─── Material shown ───

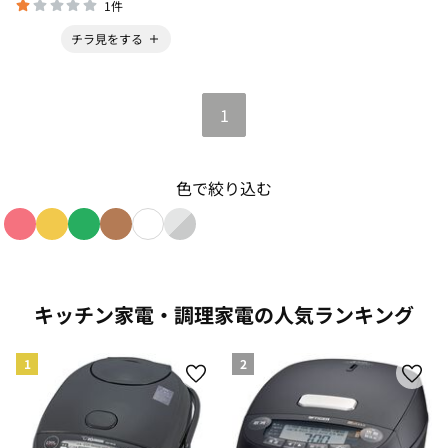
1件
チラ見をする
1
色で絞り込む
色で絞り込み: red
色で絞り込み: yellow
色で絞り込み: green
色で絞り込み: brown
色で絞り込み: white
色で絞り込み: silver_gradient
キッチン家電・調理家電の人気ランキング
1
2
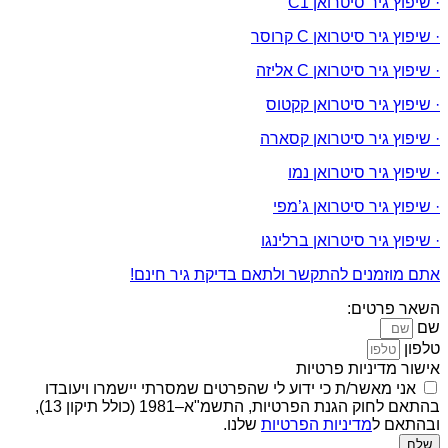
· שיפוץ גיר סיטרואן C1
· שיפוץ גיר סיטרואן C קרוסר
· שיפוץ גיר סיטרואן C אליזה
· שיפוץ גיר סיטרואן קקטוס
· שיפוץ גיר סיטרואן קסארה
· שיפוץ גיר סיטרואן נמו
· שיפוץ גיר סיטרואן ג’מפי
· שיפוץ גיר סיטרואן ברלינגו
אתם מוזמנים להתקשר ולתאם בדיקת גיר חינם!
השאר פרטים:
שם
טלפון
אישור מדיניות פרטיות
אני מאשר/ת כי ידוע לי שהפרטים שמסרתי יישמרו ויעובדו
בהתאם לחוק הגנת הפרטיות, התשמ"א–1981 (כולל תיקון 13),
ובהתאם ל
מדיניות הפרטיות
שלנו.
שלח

───
─── Material shown ───

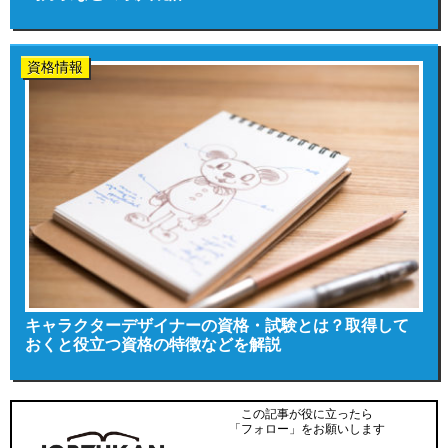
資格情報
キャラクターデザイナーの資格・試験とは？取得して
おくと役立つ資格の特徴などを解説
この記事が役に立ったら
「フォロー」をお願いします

───

What the task requires »
Select every line in the entries above that contains the string "色で絞り込み", and copy each one in full.

Finished task »
色で絞り込み: red
色で絞り込み: yellow
色で絞り込み: green
色で絞り込み: brown
色で絞り込み: white
色で絞り込み: silver_gradient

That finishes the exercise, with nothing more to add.